Die deutsche Wirtschaft kommt weiter nicht richtig in Schwung. Der Sachverständigenrat Wirtschaft erwartet in seinem Frühjahrsgutachten für 2026 nur noch ein preisbereinigtes Wachstum des Bruttoinlandsprodukts von 0,5 Prozent. Im Herbst hatten die Wirtschaftsweisen noch mit 0,9 Prozent gerechnet. Für 2027 erwarten sie nun ein Plus von 0,8 Prozent.
Damit bestätigt das Gutachten den Eindruck einer hartnäckigen Schwächephase. Zwar war die deutsche Wirtschaft im 1. Quartal 2026 noch leicht gewachsen, doch die Aussichten bleiben gedämpft. Hohe Energiepreise, geopolitische Unsicherheit und schwache Investitionen bremsen Unternehmen und Verbraucher.
Iran-Krieg belastet Konjunktur
Als wichtigen Grund für die Abwärtskorrektur nennt der Sachverständigenrat die wirtschaftlichen Folgen des Iran-Kriegs. Der Konflikt hat Energiepreise und Unsicherheit erhöht und damit die ohnehin fragile Erholung getroffen. Auch die Bundesregierung rechnet inzwischen nur noch mit 0,5 Prozent Wachstum für 2026 und 0,9 Prozent für 2027.
Die DIHK ist sogar noch pessimistischer. Sie hat ihre Prognose für 2026 auf nur noch 0,3 Prozent gesenkt und spricht von einer Doppelbelastung aus strukturellen Standortproblemen und den Folgen internationaler Krisen. Viele Unternehmen klagen über hohe Energie- und Rohstoffkosten, schwache Nachfrage und unsichere Rahmenbedingungen.
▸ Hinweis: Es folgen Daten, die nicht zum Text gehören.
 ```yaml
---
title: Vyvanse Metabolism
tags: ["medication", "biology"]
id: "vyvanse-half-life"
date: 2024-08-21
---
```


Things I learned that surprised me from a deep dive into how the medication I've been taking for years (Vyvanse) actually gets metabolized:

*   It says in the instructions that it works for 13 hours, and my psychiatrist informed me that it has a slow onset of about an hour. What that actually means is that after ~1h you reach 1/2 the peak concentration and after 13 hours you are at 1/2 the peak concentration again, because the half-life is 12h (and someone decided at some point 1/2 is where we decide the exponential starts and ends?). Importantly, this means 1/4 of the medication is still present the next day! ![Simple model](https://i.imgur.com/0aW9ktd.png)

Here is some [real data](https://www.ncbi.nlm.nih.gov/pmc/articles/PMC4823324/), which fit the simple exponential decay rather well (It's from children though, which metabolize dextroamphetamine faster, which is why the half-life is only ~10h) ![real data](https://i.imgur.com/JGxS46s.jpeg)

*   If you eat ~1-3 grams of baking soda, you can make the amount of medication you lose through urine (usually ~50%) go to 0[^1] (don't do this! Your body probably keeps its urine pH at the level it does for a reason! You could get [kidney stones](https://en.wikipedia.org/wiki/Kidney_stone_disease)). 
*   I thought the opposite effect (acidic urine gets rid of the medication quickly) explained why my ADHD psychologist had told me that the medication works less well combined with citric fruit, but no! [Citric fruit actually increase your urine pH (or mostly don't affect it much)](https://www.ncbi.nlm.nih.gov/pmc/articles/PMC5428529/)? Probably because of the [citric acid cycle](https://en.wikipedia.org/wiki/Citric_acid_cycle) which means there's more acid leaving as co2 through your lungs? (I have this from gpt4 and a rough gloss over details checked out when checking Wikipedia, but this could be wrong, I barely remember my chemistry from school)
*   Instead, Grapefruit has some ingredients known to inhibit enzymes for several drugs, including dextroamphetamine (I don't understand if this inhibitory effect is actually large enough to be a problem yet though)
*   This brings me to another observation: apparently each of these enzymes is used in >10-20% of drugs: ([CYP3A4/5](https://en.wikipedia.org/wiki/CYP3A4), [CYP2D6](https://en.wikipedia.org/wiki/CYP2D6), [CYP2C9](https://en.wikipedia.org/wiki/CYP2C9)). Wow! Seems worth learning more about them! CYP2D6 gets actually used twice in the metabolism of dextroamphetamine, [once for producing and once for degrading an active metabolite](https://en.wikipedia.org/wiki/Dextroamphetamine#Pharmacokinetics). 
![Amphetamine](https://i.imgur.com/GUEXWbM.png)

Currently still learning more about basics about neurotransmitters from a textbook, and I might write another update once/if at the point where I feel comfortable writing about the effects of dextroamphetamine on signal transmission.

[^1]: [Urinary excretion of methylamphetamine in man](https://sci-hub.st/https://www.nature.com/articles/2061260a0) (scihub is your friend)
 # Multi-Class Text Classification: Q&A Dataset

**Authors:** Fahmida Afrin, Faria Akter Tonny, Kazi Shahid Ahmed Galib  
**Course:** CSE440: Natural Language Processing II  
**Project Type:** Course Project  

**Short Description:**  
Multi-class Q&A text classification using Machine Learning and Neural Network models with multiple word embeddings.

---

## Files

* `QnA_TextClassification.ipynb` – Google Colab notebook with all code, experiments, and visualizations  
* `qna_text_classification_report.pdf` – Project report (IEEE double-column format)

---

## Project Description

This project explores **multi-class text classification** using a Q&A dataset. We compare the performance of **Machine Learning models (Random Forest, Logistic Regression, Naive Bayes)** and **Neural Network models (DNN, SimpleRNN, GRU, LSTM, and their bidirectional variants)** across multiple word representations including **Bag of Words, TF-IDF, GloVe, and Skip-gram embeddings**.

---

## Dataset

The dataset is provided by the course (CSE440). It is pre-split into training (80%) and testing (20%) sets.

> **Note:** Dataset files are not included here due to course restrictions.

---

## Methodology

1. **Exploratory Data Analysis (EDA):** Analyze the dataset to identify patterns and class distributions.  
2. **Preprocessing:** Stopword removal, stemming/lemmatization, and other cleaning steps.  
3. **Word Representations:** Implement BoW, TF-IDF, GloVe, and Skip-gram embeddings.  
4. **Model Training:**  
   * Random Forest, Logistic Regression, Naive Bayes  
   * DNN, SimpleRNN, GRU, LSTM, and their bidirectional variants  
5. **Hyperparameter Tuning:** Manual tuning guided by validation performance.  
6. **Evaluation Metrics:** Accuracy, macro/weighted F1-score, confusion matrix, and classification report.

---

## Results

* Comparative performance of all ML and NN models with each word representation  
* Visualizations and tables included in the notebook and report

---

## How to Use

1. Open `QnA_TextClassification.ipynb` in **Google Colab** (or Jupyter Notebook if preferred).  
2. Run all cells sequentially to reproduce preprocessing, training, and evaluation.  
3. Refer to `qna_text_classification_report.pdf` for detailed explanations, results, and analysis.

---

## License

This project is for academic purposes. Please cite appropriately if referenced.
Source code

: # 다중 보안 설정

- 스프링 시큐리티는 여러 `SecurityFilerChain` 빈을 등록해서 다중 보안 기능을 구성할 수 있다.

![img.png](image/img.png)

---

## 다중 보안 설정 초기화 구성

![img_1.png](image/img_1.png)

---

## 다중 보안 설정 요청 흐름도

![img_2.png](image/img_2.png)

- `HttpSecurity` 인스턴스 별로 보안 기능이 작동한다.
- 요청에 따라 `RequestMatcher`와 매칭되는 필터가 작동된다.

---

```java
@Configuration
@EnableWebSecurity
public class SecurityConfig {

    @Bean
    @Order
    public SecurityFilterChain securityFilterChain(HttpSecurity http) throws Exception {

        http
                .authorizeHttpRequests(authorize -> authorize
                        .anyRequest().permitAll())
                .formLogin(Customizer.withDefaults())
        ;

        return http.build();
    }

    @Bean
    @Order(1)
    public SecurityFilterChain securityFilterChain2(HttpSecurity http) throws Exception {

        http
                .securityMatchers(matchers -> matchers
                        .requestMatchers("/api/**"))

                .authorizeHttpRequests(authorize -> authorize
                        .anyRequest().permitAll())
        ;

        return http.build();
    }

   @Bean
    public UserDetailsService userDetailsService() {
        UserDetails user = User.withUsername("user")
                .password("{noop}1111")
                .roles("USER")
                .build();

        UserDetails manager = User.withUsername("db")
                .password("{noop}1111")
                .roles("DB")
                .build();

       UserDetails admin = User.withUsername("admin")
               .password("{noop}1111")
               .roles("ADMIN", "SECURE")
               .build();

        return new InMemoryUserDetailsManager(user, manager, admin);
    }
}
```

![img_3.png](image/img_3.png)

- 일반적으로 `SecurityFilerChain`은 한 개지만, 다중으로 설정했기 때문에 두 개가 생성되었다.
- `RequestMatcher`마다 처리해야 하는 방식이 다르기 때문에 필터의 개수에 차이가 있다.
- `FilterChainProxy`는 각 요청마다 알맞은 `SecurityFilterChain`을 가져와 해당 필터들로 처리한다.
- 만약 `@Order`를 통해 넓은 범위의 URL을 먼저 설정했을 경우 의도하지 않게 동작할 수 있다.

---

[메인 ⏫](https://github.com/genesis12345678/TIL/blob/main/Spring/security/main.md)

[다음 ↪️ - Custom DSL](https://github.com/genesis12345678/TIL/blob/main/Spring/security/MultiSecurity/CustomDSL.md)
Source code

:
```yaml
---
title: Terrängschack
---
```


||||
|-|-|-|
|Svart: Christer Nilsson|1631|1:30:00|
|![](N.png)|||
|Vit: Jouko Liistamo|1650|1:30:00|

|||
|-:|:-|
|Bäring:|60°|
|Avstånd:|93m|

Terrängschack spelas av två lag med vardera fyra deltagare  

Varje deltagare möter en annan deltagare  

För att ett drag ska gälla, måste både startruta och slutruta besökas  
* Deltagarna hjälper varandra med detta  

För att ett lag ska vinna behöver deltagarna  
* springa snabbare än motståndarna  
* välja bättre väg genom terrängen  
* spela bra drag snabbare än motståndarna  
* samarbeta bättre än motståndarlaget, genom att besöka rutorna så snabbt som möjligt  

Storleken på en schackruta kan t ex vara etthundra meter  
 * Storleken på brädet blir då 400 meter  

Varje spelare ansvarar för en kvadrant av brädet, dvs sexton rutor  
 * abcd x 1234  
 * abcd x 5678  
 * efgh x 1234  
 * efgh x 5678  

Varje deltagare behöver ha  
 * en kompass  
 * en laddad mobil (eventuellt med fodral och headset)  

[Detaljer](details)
Inflation bleibt höher als erhofft
Auch bei den Preisen geben die Wirtschaftsweisen keine Entwarnung. Für 2026 erwarten sie eine Verbraucherpreisinflation von durchschnittlich 3,0 Prozent, für 2027 noch 2,8 Prozent. Damit bleibt die Teuerung deutlich über dem Niveau, das noch im vergangenen Jahresgutachten erwartet worden war.
Für Verbraucher bedeutet das weniger Kaufkraftentlastung. Für Unternehmen bleiben Kosten- und Preisdruck hoch. Gerade energieintensive Branchen geraten damit weiter unter Druck, während Investitionen in neue Anlagen, Digitalisierung oder Transformation schwerer kalkulierbar werden.
Sozialbeiträge werden zum Wachstumsrisiko
Das Frühjahrsgutachten geht aber über die reine Konjunkturprognose hinaus. Ein Schwerpunkt liegt auf den Sozialversicherungen. Der Sachverständigenrat warnt, dass der Gesamtsozialversicherungsbeitragssatz ohne Reformen bis 2040 auf fast 50 Prozent der beitragspflichtigen Einkommen steigen könnte. Aktuell liegt die Belastung bei 42,3 Prozent; für 2030 rechnen die Experten bei geltender Rechtslage bereits mit 45,4 Prozent.
Das ist wirtschaftlich brisant. Höhere Sozialbeiträge verteuern Arbeit, senken Nettoeinkommen und schwächen Beschäftigung sowie Wachstum. Besonders für Unternehmen mit hohem Personalanteil wird der Faktor Arbeit damit noch teurer. Für Beschäftigte bleibt weniger vom Bruttolohn übrig.
Reformdruck wächst
Der Sachverständigenrat fordert daher Reformen, vor allem in Kranken- und Pflegeversicherung. Es gehe darum, Ausgabenanstiege zu dämpfen, Ineffizienzen abzubauen und die Finanzierung breiter sowie nachhaltiger aufzustellen. Auch in der Rentenversicherung sehen die Experten langfristig weiteren Handlungsbedarf.
Damit wird aus der Konjunkturprognose eine Standortdiagnose. Deutschland hat nicht nur ein kurzfristiges Wachstumsproblem, sondern ein strukturelles Kostenproblem. Hohe Energiepreise, steigende Sozialabgaben, Bürokratie, schwache Investitionen und geopolitische Risiken verstärken sich gegenseitig.